Um eigen­ver­ant­wortlich im Sinne der eige­nen Gesund­heit han­deln zu kön­nen, braucht es Wis­sen, klare Infor­ma­tion und Kön­nen, d. h. „Gesund­heit­skom­pe­tenz“. Hier sind das Bil­dungssys­tem und die Medi­enöf­fentlichkeit beson­ders gefordert.

Empfehlungen:

Men­schen wollen eigen­ver­ant­wortlich han­deln. Dafür brauchen sie aber auch das nötige Wis­sen und Per­sön­lichkeit­sen­twick­lung. Laut OECD-Analy­sen hat Öster­re­ich bei Fra­gen der Gesund­heit­skom­pe­tenz (Health Lit­er­a­cy) großen Aufholbe­darf. Das Wis­sen um die Bedeu­tung von gesun­der Ernährung, kör­per­lich­er Bewe­gung und einem gesun­den Lebensstil sollte in allen Bere­ichen unser­er Gesellschaft gefördert wer­den. Eine wesentlich höhere Gesund­heit­skom­pe­tenz ermächtigt jede und jeden Einzel­nen dazu, selb­st aktiv einen Beitrag zur eige­nen Gesund­heit zu leis­ten (bspw. The­ma Impfungen).

 

Befund 8: Ein unsicherer „Krisen-Alltag“ braucht Standard Operating Procedures (SOPs).

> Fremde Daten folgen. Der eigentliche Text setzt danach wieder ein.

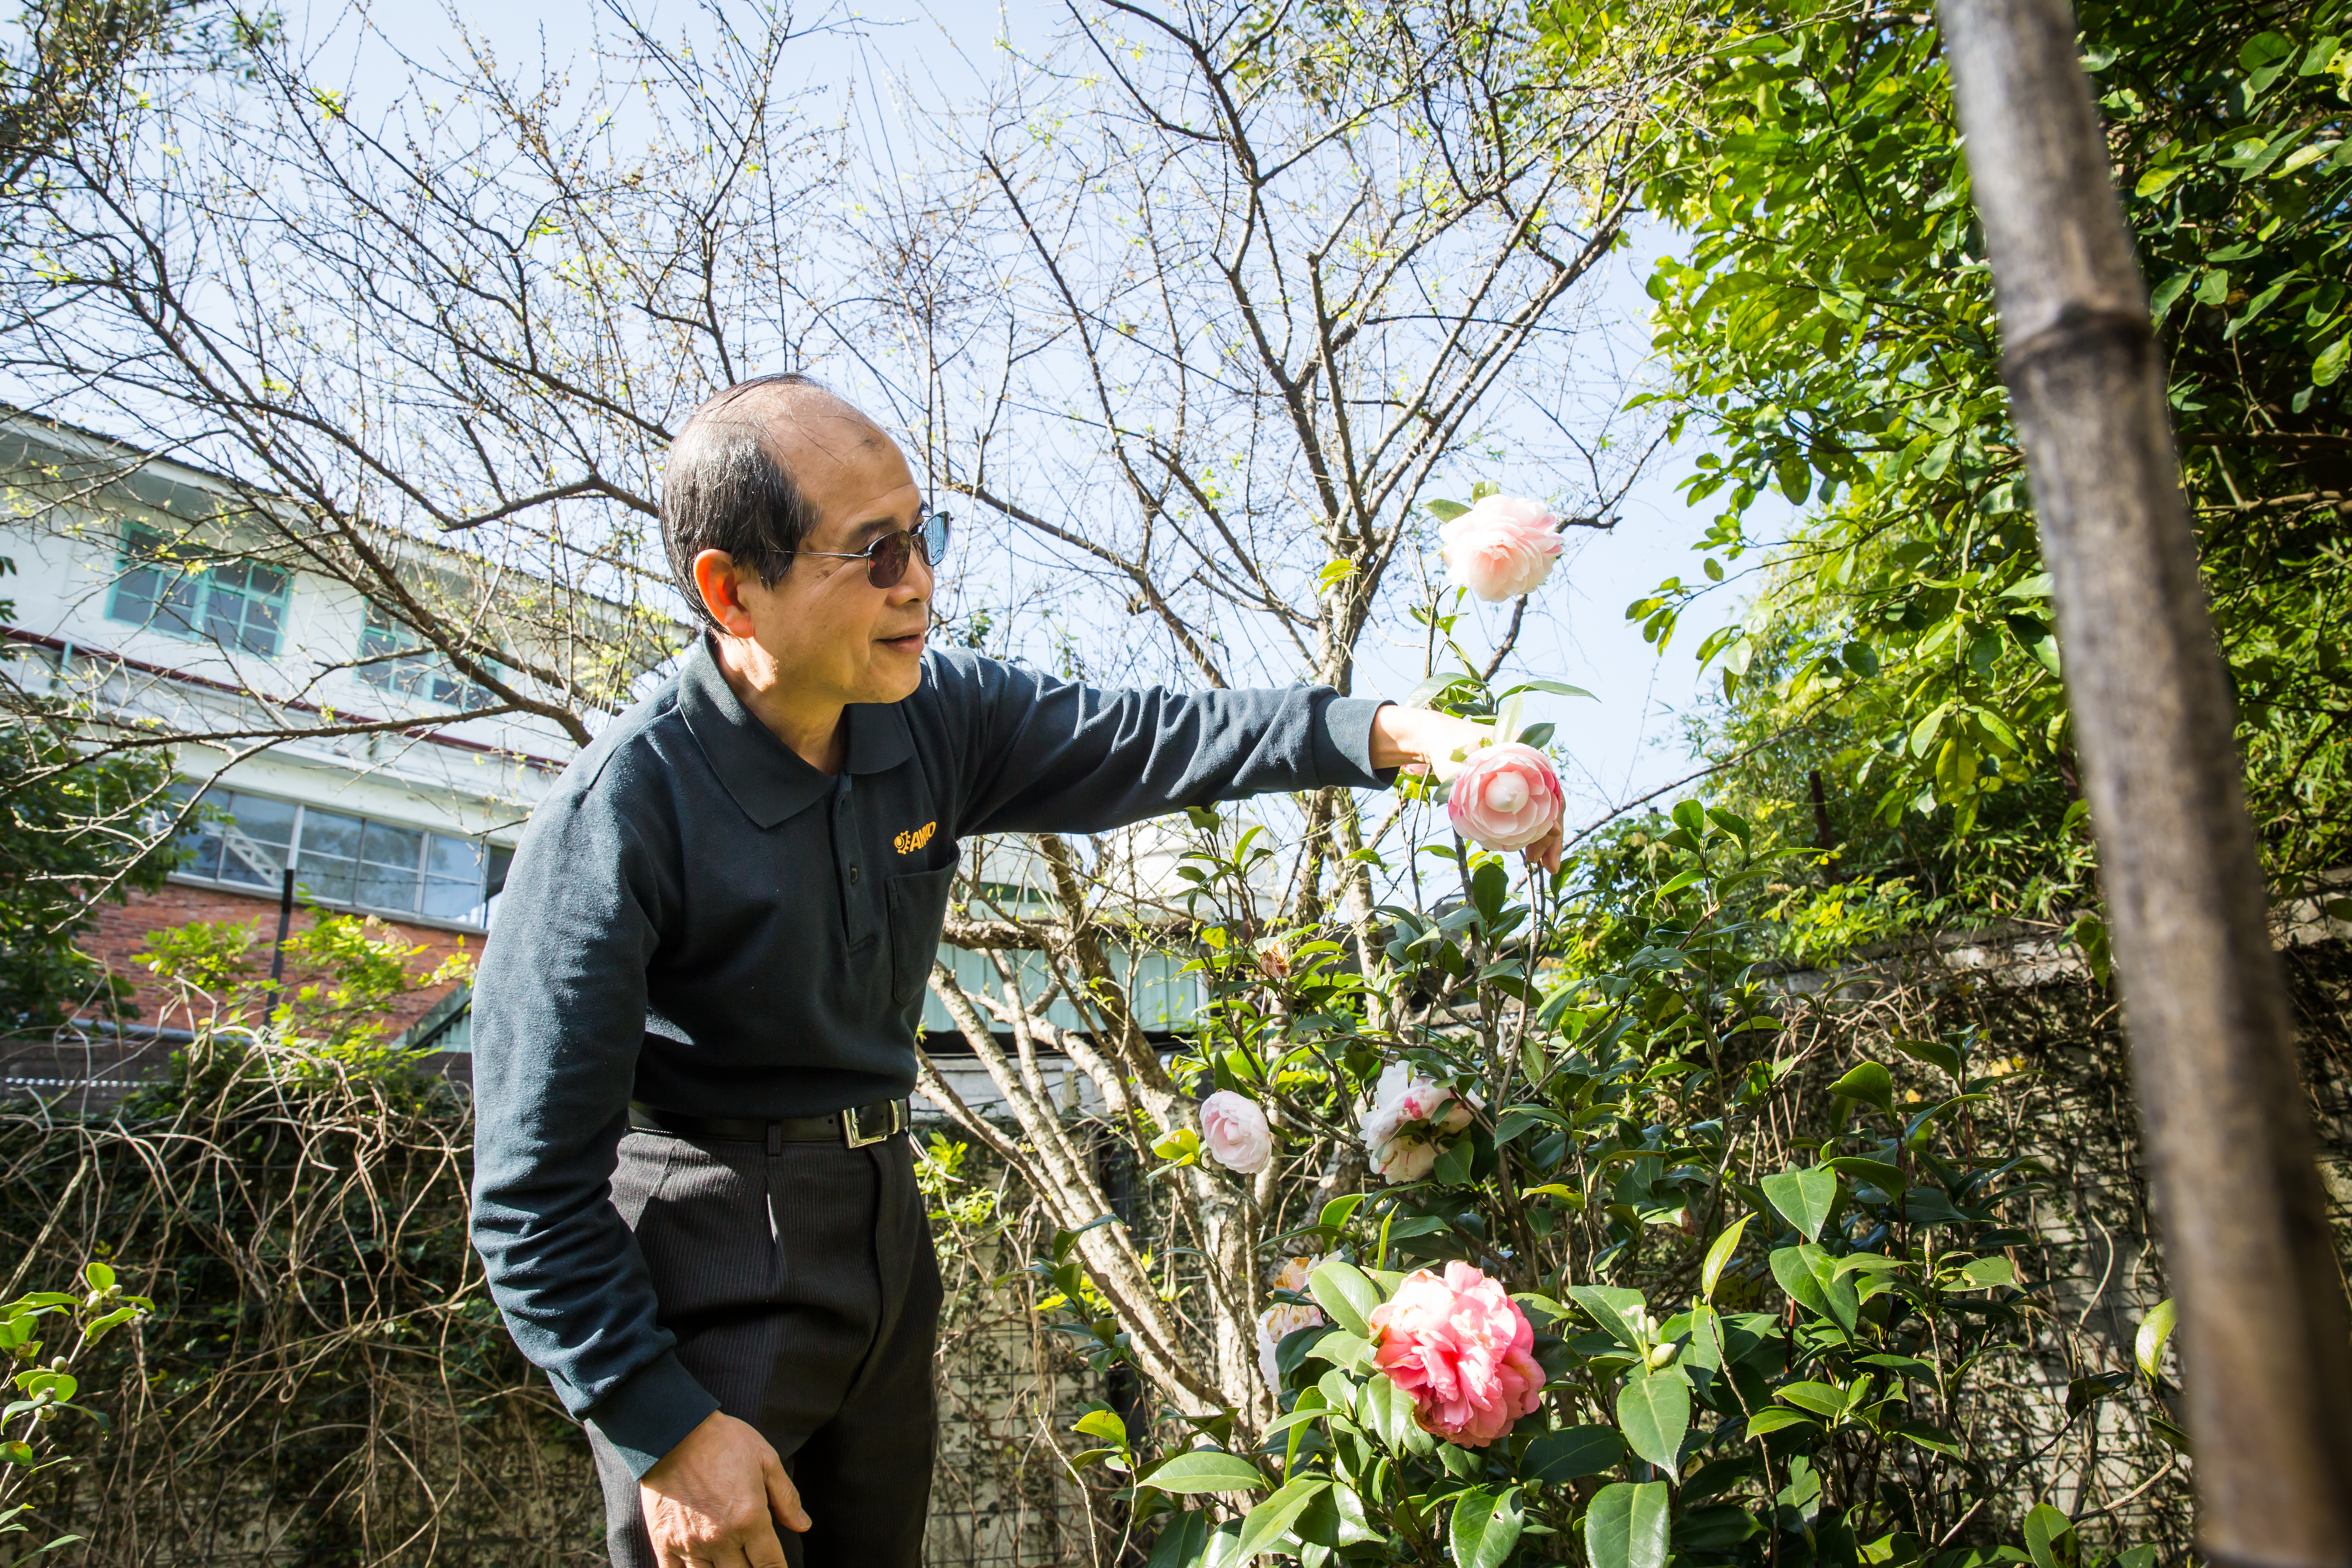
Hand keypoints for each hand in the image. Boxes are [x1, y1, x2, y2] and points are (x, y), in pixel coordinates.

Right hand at [639, 1411, 808, 1567]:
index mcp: (750, 1519)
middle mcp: (721, 1538)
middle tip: (754, 1562)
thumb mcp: (766, 1460)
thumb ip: (786, 1498)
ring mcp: (690, 1544)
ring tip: (730, 1564)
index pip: (770, 1564)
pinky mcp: (665, 1542)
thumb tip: (803, 1525)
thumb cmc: (723, 1441)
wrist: (674, 1430)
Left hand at [1369, 706, 1564, 875]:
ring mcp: (1521, 779)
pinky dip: (1527, 830)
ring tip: (1537, 862)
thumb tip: (1521, 824)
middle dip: (1551, 838)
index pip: (1554, 796)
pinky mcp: (1508, 790)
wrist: (1432, 740)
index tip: (1549, 847)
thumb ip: (1497, 796)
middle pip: (1551, 806)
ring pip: (1539, 811)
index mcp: (1530, 757)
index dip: (1555, 825)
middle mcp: (1531, 767)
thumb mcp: (1473, 773)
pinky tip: (1526, 850)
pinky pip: (1525, 811)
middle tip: (1548, 866)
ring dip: (1540, 837)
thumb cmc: (1451, 751)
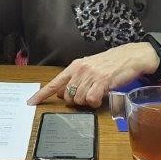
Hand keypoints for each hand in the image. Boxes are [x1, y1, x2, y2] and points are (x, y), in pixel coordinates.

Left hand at [27, 42, 158, 107]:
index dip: (42, 94)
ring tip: (97, 92)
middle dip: (75, 100)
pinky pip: (91, 100)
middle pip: (67, 96)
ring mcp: (91, 75)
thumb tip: (60, 93)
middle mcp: (80, 70)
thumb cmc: (109, 63)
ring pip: (79, 99)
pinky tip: (101, 96)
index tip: (31, 102)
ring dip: (87, 101)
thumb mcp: (88, 68)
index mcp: (75, 66)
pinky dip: (96, 102)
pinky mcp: (102, 81)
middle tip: (87, 94)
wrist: (129, 56)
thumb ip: (74, 79)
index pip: (54, 82)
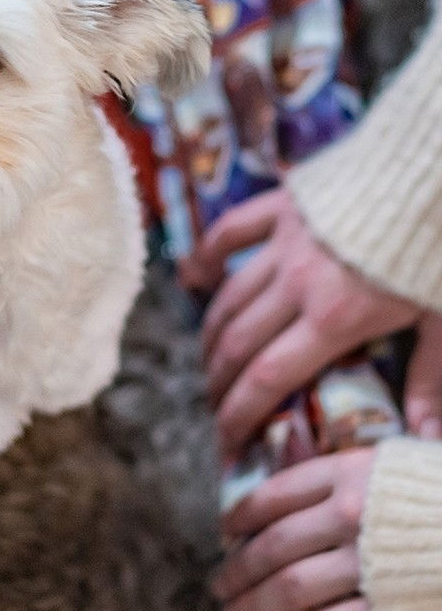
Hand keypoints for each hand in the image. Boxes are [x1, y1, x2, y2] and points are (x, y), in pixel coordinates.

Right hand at [183, 187, 424, 453]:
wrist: (438, 164)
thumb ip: (431, 376)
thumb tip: (424, 438)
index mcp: (336, 317)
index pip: (269, 379)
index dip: (239, 416)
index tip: (227, 445)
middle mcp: (297, 284)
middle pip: (238, 346)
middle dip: (220, 387)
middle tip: (218, 412)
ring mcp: (283, 245)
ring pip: (228, 300)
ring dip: (213, 339)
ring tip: (210, 366)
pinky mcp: (282, 209)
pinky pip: (229, 234)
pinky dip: (206, 258)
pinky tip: (193, 279)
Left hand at [213, 449, 373, 610]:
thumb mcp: (401, 466)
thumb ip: (353, 477)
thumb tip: (308, 493)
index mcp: (348, 473)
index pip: (274, 494)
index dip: (241, 515)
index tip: (225, 531)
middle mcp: (348, 513)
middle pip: (270, 545)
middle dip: (236, 570)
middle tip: (216, 586)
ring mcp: (366, 561)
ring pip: (287, 586)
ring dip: (251, 606)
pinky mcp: (388, 607)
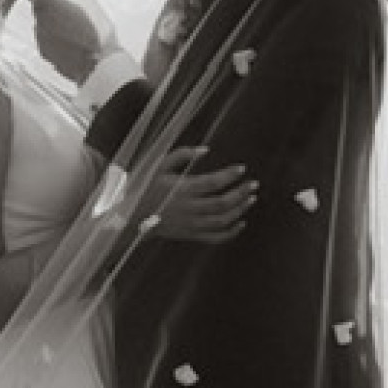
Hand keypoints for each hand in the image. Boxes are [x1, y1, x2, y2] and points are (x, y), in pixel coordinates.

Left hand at [27, 0, 116, 83]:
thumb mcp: (87, 0)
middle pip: (38, 3)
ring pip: (41, 21)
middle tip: (66, 5)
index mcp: (49, 0)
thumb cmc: (96, 30)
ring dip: (51, 19)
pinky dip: (53, 35)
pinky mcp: (42, 50)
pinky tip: (68, 39)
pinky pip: (44, 37)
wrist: (96, 65)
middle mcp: (39, 16)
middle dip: (48, 1)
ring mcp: (39, 35)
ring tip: (71, 25)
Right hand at [136, 147, 257, 243]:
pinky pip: (215, 237)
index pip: (212, 182)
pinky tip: (241, 223)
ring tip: (251, 199)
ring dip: (239, 210)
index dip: (229, 175)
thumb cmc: (147, 188)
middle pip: (222, 203)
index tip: (241, 168)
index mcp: (181, 189)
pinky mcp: (191, 235)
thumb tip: (205, 149)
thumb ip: (181, 155)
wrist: (133, 217)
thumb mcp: (158, 166)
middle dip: (241, 193)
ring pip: (222, 220)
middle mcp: (188, 208)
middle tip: (254, 184)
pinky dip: (231, 233)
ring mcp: (191, 224)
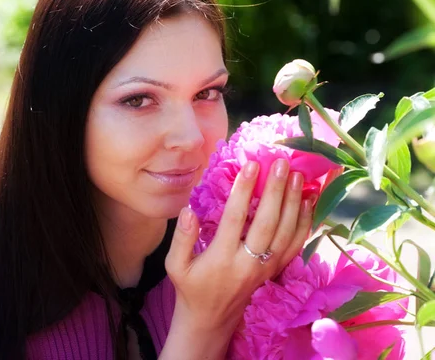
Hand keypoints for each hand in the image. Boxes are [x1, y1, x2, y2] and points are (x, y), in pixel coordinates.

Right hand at [165, 158, 313, 335]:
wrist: (210, 319)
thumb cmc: (191, 287)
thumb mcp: (175, 266)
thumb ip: (181, 238)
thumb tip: (188, 210)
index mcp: (221, 258)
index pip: (235, 219)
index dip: (243, 191)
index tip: (250, 166)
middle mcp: (247, 262)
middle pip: (266, 223)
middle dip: (275, 191)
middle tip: (281, 163)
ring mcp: (265, 268)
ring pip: (285, 232)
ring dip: (293, 202)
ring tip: (297, 175)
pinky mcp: (274, 271)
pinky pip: (294, 245)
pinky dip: (304, 222)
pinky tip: (308, 201)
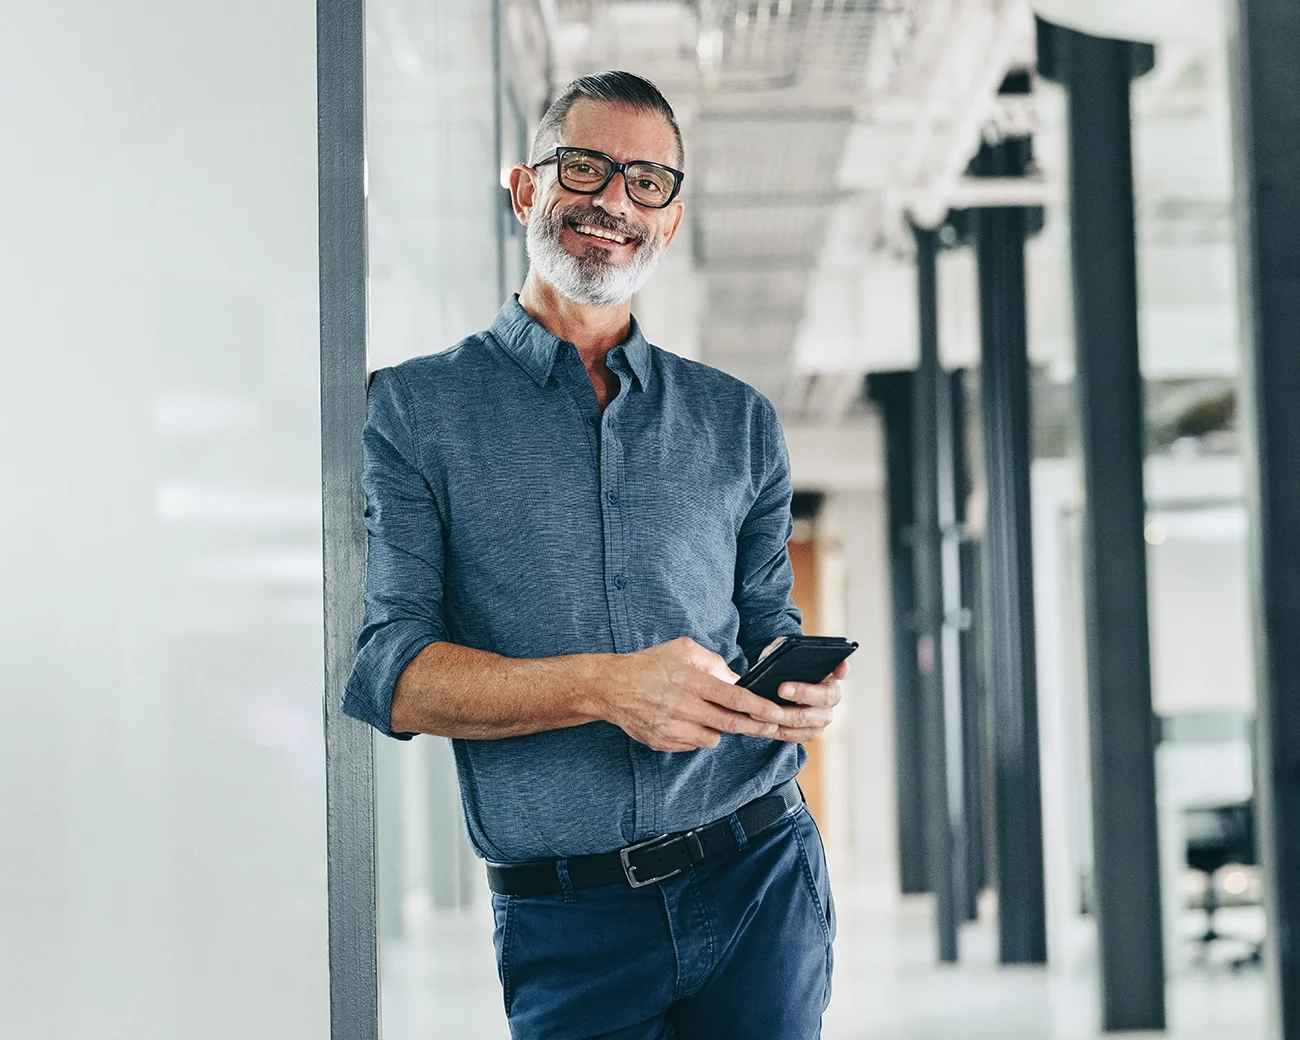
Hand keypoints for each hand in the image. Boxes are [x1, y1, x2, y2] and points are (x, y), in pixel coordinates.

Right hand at [604, 637, 786, 752]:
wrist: (612, 687)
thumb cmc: (650, 665)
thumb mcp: (681, 650)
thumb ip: (712, 661)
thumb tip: (736, 678)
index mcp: (691, 681)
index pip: (733, 697)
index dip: (758, 707)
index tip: (776, 712)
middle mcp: (684, 706)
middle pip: (729, 723)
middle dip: (755, 727)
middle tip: (772, 727)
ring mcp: (673, 728)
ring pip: (713, 737)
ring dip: (721, 729)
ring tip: (713, 716)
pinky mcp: (663, 742)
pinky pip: (693, 745)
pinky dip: (699, 735)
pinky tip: (690, 722)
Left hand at [770, 656, 847, 743]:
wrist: (775, 690)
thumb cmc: (781, 668)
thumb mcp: (780, 653)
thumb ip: (780, 649)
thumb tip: (774, 654)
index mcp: (829, 674)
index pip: (841, 669)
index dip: (842, 669)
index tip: (838, 669)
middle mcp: (831, 697)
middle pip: (824, 698)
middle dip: (803, 693)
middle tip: (781, 689)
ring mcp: (822, 718)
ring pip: (808, 721)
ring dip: (785, 717)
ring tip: (764, 712)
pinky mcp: (810, 733)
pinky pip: (796, 737)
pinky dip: (777, 731)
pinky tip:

Die sit­u­a­tiv­en „Anforderun­gen der Umge­bung“ sind ger­ade in der COVID-19-Krise enorm hoch, weil sie kom­plex, dynamisch und voller Wider­sprüche sind. Eigen­ver­ant­wortlich­es Han­deln befind­et sich in der COVID-19-Krise oft in einem unau­flös­baren Dilem­ma. Generell braucht es neben Eigen­ver­ant­wor­tung vor allem Ver­ant­wor­tung für andere und das Gemein­wohl, um Gesund­heits- und Sozialkrisen erfol­gre­ich bewälti­gen zu können.

Empfehlungen:

Hochkom­plexe Sit­u­a­tio­nen erfordern für eigen­ver­ant­wortlich­es Han­deln aus­re­ichend Infor­ma­tion und Wis­sen. Ist dieses nicht ver­füg­bar, bedarf es klar­er und ein­deutiger Stan­dard­maß­nah­men (SOPs – Stan­dard Oper­at­ing Pro­ce­dures), wie sie z. B. in risiko- bzw. unsicher­heits­be­hafteten Bere­ichen (Luft­fahrt, Medi­zin, Bergsport etc.) seit Langem üblich sind. Das sind klare Vor­gaben (z. B. in Bezug auf Schutzaus­rüs­tung und Ver­hal­tensweisen) in Abhängigkeit von Warn­stufen, die nicht hin­ter­fragt wer­den und ein­heitlich gel­ten. Im Fall der Coro­na-Pan­demie heißt das, dass Stan­dard­maß­nah­men, wie etwa Masken­tra­gen, aus­re­ichend Abstand hal­ten, Hand­hy­giene etc., all­ge­mein akzep­tiert und einge­hal­ten werden.

Stan­dard­maß­nah­men müssen leicht ver­ständlich sein, in ihrer Wirk­samkeit nachgewiesen und ihre Ein­hal­tung zur Regel und Norm werden.